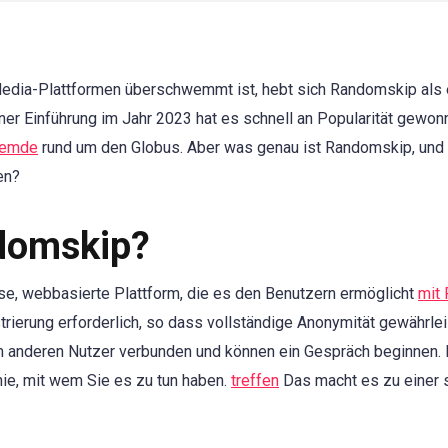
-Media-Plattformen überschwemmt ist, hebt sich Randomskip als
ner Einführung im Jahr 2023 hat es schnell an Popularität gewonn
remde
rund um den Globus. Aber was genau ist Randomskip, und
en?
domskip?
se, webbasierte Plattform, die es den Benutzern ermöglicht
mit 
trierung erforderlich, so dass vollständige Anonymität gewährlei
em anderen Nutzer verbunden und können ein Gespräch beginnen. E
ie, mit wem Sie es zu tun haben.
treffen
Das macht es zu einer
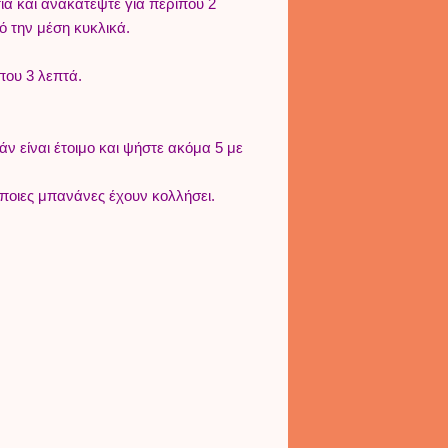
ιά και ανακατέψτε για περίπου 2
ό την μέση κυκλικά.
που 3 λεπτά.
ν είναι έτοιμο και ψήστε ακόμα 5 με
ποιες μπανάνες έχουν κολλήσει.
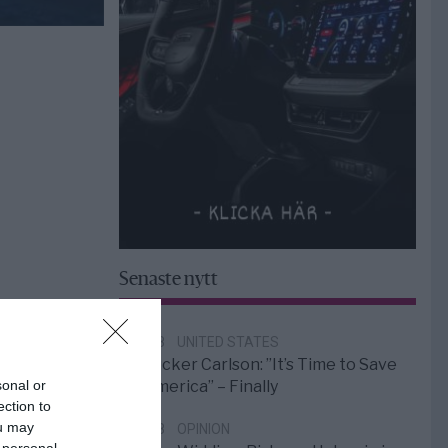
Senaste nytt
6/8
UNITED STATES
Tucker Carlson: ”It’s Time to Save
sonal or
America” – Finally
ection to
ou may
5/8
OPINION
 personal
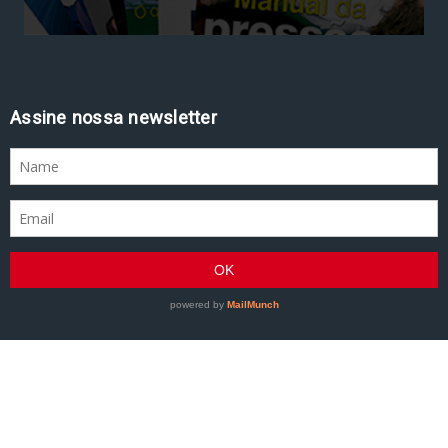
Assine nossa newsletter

★ ★ ★ ★

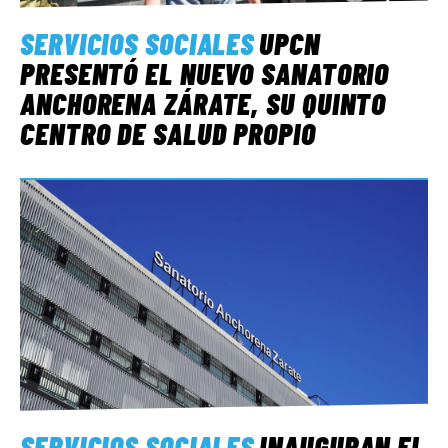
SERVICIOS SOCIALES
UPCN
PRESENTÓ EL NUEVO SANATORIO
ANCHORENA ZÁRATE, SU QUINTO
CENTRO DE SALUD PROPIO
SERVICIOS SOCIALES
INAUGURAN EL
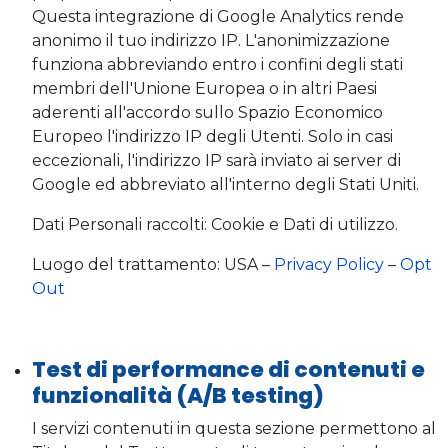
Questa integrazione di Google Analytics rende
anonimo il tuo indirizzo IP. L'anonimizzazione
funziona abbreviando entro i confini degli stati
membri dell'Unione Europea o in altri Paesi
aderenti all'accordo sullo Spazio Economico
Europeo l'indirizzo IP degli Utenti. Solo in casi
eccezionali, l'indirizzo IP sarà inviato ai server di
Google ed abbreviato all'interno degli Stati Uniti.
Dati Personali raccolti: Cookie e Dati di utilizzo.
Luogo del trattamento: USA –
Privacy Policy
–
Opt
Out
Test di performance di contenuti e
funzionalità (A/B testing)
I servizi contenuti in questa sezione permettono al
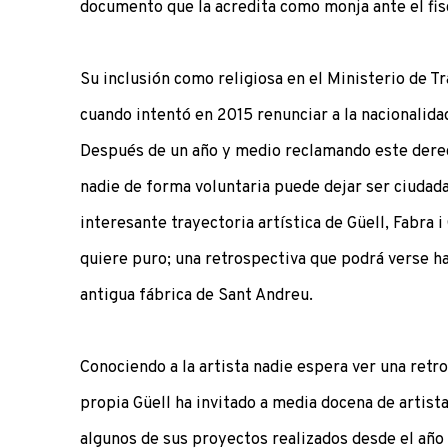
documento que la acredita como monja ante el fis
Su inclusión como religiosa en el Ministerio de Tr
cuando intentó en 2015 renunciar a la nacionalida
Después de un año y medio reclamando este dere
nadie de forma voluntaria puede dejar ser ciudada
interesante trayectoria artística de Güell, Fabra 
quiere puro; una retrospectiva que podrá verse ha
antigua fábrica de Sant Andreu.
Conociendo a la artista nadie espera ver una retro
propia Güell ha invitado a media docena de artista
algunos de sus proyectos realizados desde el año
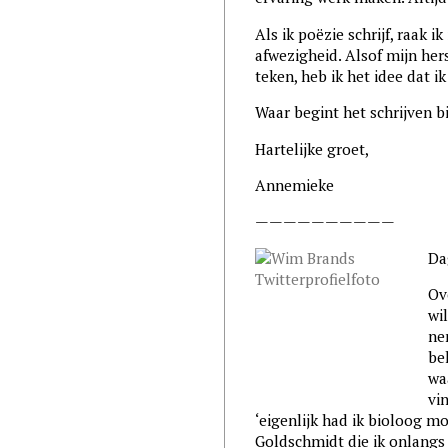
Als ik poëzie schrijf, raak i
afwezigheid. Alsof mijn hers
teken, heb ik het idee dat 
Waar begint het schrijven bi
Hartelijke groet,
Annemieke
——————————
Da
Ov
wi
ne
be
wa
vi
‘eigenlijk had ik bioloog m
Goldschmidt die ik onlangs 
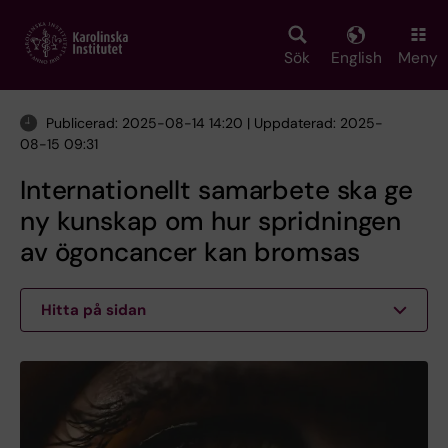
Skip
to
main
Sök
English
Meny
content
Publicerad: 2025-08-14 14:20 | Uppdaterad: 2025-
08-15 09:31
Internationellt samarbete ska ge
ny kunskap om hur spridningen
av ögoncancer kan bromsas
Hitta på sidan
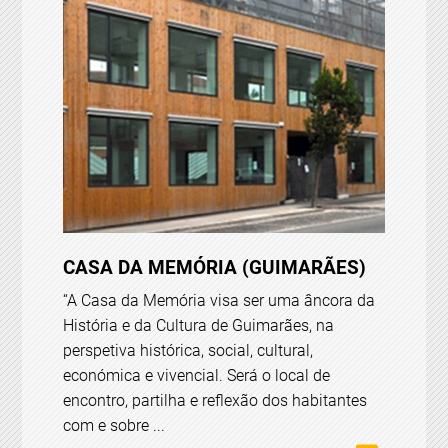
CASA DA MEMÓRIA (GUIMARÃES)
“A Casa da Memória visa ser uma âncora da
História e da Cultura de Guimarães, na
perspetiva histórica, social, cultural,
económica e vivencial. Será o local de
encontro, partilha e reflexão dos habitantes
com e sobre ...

★ ★ ★ ★

◆ Problem details ◆
Scan the lines above, and whenever one holds the string "Randomskip", copy it.

◆ Task solution ◆
-Media-Plattformen überschwemmt ist, hebt sich Randomskip als
rund um den Globus. Aber was genau ist Randomskip, und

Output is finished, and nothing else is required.